= Commemorative coins of San Marino =

San Marino is an enclave completely within Italy. With little or no resources, the tiny nation has made income selling stamps and coins to tourists. From 1950 through the adoption of the euro in 1999 (by law, 2002 de facto), legal tender coins with dozens of ever changing designs have been produced in abundance by the Italian mint in Rome. These coins have been for the most part numismatically worthless, except for some silver and gold commemoratives.

San Marino has been allowed the privilege by the European bank to issue euro coins, and since then has issues a number of gold and silver commemoratives as well as circulating 2 euro commemoratives.

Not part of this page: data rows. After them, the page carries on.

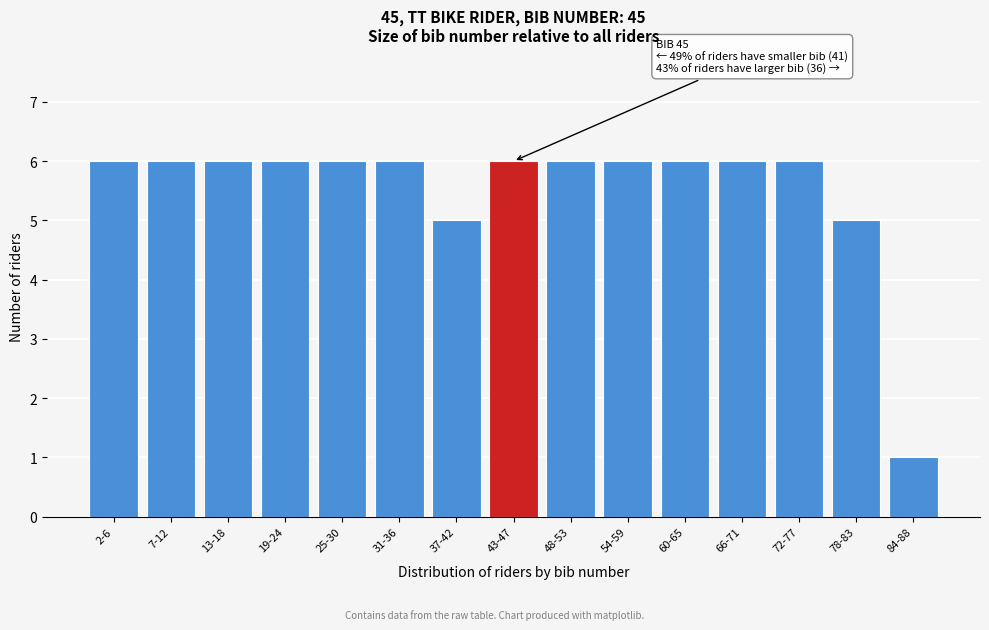

Reading left to right, what are all the values shown in this chart?

6	6	6	6	6	6	5	6	6	6	6	6	6	5	1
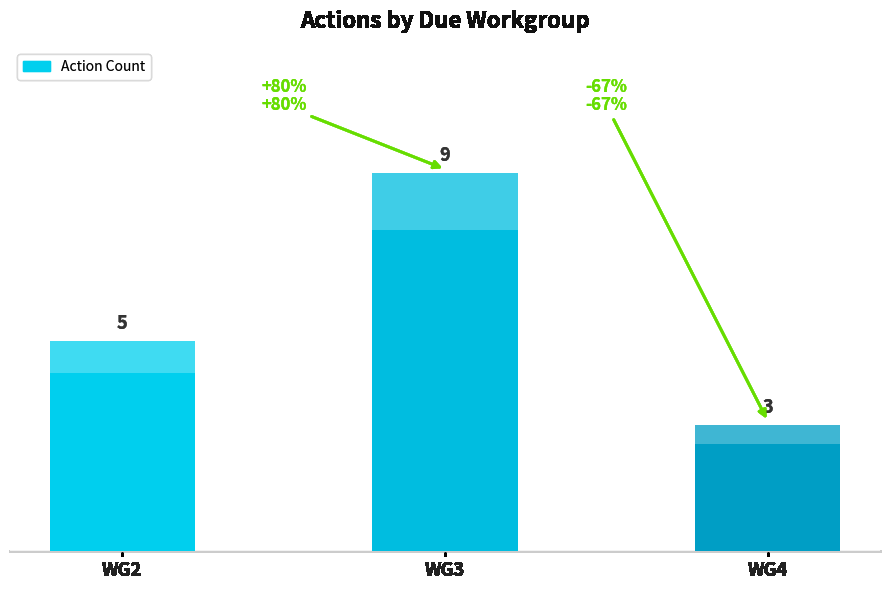

Reading right to left, list all the values displayed in this chart.

3	9	5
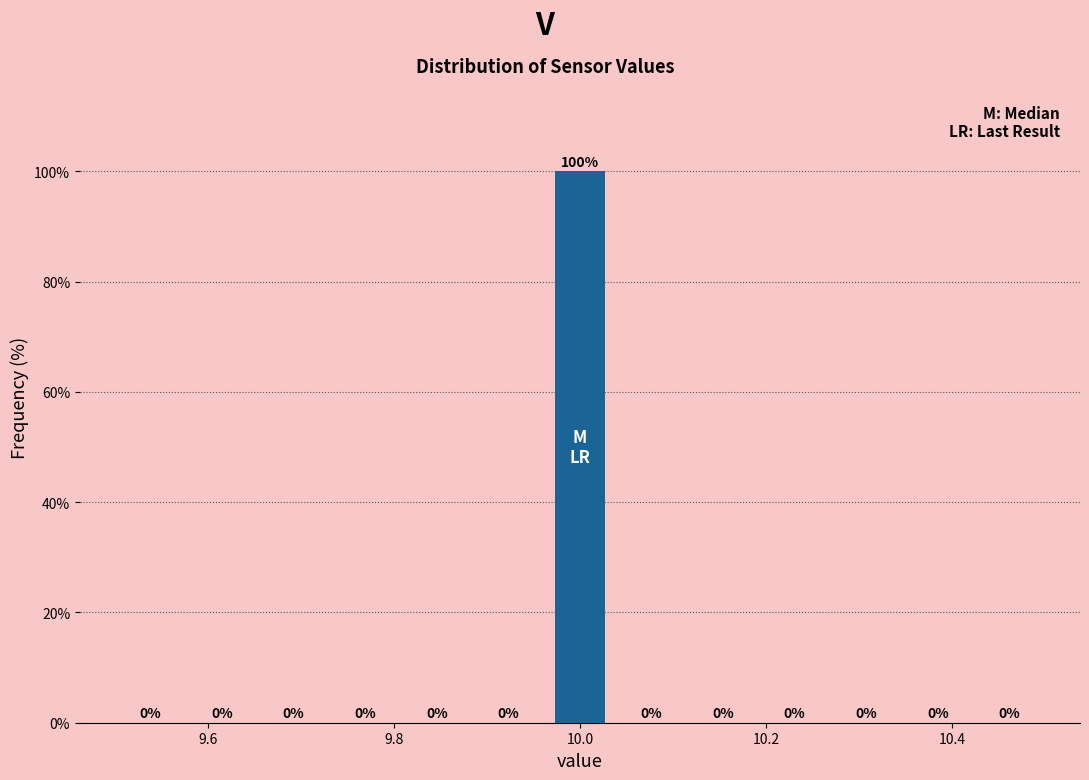

Read against the x-axis, roughly where is the centre of the tallest bar?

10.00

- 5 euro – silver – Turin – 2005
- 10 euro – silver – Uniformed Militia – 2005
- 20+50 euro – gold set – The Scrovegni Chapel – 2003

==2 Euro==
Bimetallic
- 2004: Bartolomeo Borghesi (historian and numismatist)
- 2005: Galileo Galilei (physicist)
- 2006: Christopher Columbus (explorer)
- 2007: Giuseppe Garibaldi (politician)
- 2008: European Year of Intercultural Dialogue
- 2009: European Year of Creativity and Innovation

==5 euro in BU set==
Every year the BU set contains a silver 5 euro coin

==5 euro==
In 2002–2009 a separate silver 5 euro has been issued every year.

==10 euro==
In 2002–2009 a silver 10 euro has been issued every year.

==20 euro==
In 2002–2008 a gold 20 euro has been issued every year.

==50 euro==
In 2002–2008 a gold 50 euro has been issued every year.